### TEXT PROVIDED
_ _ _ _

The mantissa of one number is kept in
B and continuously added to
A while the mantissa of the other number in
C is decremented digit by digit:
Code:
154 137 MPY130 456 A=A+B W
155 140 MPY140 1142 C=C-1 PT
156 141 1763 GONC MPY130 ( 137)
Once a digit of
C is done the pointer
PT is incremented and the accumulator
A is shifted:
Code:
151 134 MPY120 1734 INC PT
152 135 1616 A SR W
Easiest of course is to follow the program step by step in the debugger of an emulator.
Cheers
Thomas
PS: The algorithm is similar to the binary multiplication of my previous post. However base 10 instead of base 2 is used.
I asked a similar question on the HPCC Forum last year.
Firstly Google CORDIC.
The best information I found is in the attached Algorithms PDF.
Multiplication is simple in binary:
0 * 0 = 0
0 * 1 = 0
1 * 0 = 0
1 * 1 = 1
Basically, just an AND gate.
Then you need to shift and add everything....

_ _ _ _

### EXERCISE SET
a. Answer these questions from the multiplication thread:
(i) In which register is the mantissa kept that is continuously added to A?
(ii) Which pointer is incremented once a digit of C is done?
(iii) Which base does the algorithm use instead of base 2?
b. Retype the multiplication thread, character for character, for everything from "The best information" down to "an AND gate.".
c. Write what comes next in the multiplication thread, continuing after its final line.
The records that come after this sentence have no role in any of the work on the multiplication thread.

Plain-text document sources

_ _ _ _

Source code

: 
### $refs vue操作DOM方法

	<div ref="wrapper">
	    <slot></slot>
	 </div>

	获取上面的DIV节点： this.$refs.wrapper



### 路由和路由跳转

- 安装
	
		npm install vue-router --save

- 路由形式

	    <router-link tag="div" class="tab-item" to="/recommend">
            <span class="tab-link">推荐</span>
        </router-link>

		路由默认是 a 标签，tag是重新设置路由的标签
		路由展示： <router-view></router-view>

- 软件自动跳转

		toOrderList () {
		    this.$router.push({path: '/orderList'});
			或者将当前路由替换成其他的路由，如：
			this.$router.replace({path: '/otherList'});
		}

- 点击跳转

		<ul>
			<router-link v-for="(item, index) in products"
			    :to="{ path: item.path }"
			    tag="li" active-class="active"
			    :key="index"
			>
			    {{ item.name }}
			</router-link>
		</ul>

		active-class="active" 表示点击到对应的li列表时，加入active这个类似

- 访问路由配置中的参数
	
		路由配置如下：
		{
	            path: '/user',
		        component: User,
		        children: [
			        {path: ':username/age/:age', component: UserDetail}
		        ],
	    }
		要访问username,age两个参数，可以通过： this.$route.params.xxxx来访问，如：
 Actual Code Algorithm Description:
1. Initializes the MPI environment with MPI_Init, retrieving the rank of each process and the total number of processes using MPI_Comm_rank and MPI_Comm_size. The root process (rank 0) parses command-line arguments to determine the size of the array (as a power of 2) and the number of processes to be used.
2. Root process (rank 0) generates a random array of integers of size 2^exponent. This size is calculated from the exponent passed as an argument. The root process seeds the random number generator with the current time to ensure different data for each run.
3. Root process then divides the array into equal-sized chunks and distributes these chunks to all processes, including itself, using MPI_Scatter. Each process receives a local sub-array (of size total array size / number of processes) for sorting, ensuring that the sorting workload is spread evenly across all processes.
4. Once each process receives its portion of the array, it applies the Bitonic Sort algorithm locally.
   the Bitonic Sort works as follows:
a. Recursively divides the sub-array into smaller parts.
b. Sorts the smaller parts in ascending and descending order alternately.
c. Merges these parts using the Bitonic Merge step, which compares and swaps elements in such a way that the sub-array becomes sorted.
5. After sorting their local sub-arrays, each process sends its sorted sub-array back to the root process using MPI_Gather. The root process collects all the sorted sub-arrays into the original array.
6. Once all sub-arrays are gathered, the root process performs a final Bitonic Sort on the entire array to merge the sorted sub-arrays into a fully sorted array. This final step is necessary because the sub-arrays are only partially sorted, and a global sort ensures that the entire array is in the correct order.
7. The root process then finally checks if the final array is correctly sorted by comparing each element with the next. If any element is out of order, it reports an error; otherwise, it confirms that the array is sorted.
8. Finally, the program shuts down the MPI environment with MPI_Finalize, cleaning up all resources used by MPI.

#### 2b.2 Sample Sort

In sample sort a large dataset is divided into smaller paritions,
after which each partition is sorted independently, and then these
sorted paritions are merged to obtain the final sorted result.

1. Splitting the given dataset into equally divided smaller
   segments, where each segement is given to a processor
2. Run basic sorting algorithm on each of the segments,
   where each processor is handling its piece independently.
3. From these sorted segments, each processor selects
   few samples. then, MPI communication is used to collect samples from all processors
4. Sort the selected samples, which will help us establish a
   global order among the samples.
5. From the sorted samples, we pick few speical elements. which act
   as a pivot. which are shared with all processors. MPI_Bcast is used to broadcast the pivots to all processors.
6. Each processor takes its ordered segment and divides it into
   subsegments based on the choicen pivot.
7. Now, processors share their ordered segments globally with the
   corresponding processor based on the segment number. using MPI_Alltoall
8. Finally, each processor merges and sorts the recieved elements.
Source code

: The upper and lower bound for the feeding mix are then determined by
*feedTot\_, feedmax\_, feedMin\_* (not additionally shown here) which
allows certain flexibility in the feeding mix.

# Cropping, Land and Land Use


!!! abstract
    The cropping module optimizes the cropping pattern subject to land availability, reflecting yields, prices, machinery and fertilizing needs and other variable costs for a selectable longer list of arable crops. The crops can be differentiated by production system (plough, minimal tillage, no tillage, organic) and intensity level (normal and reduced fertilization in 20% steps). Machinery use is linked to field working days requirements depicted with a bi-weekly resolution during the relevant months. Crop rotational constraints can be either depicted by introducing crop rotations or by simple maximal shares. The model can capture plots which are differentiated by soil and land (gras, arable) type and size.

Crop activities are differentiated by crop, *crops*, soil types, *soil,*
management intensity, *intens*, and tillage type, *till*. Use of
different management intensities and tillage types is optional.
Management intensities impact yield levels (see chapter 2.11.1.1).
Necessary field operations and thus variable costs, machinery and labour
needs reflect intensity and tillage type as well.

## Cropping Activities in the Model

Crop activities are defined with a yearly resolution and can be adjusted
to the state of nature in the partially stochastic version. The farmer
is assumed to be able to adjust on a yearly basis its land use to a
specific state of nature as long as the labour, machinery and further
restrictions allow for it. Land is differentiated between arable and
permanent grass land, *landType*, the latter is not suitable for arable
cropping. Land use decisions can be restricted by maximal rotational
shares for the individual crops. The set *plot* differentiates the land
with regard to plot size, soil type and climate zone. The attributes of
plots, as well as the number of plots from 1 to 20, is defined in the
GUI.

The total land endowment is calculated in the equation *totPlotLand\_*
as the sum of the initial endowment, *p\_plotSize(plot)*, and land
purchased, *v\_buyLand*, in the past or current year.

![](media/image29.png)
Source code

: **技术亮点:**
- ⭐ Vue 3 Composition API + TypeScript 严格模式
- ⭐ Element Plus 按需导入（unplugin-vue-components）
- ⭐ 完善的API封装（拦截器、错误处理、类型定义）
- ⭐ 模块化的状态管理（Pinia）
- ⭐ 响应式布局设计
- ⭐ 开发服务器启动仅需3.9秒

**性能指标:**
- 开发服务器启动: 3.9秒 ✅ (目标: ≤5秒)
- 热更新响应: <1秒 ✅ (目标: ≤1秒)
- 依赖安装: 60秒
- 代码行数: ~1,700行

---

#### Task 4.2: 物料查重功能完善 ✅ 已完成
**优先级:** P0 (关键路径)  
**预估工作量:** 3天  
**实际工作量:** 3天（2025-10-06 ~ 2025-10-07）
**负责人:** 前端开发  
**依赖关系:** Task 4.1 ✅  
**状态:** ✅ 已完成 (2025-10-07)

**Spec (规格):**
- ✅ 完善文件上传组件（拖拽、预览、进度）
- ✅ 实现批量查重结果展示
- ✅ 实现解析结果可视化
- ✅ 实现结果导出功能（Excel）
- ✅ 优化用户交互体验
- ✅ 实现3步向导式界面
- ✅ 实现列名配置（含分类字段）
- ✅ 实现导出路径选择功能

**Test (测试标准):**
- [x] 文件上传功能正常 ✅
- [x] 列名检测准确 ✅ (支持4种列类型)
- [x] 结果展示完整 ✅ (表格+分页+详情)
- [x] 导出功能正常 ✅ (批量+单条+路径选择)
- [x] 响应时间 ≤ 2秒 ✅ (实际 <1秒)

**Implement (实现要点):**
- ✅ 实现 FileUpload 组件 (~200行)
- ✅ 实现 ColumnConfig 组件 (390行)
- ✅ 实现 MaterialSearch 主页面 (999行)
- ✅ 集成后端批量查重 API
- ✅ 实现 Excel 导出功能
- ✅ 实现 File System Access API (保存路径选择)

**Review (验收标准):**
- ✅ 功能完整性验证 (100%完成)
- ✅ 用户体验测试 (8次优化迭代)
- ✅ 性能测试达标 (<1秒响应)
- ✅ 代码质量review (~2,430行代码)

_ _ _ _

### ANSWERS BELOW
a.
(i) B
(ii) PT
(iii) Base 10

b.
The best information I found is in the attached Algorithms PDF.
Multiplication is simple in binary:
0 * 0 = 0
0 * 1 = 0
1 * 0 = 0
1 * 1 = 1
Basically, just an AND gate.

c.
And HP calculators work in decimal anyway, not binary.
Thank You Thomas Klemm
I was still figuring out on how to program "Peasant or binary multiplication" on
HP-12C in awhile then I try the adding up method to do the multiplication.
The peasant method is very interesting one and thank for the code for HP-11C
Thank You
Gamo
Leviset
Thank You for more in-depth information on algorithm.
Gamo
You can think of any number (even with decimals) as a polynomial of digits. Each digit is multiplied by a power of 10. For example, the number 123.4 is a polynomial ranging from 10 to the power 2 to 10 to the power -1. The digits of the number are the coefficients of the polynomial:
N(2,-1) = 1 * 10^2 + 2 * 10^1 + 3 * 10^0 + 4 * 10^(-1)
So you can multiply two numbers by multiplying the polynomials that represent them.
Hello Gamo,
nice to see that you are interested in programming elementary arithmetics! Maybe you would also enjoy to take a look into the history of computing? The book "Computing before Computers" is a very nice starting point. It is available for free
http://ed-thelen.org/comp-hist/CBC.html.
One comment regarding your initial post: I know that some textbooks all over the world teach that 7 x 4 is defined to be 7 + 7 + 7 + 7. But, morally, this is wrong. 7 x 4 should always be defined to be 4 + 4 + 4 + 4 + 4 + 4 + 4.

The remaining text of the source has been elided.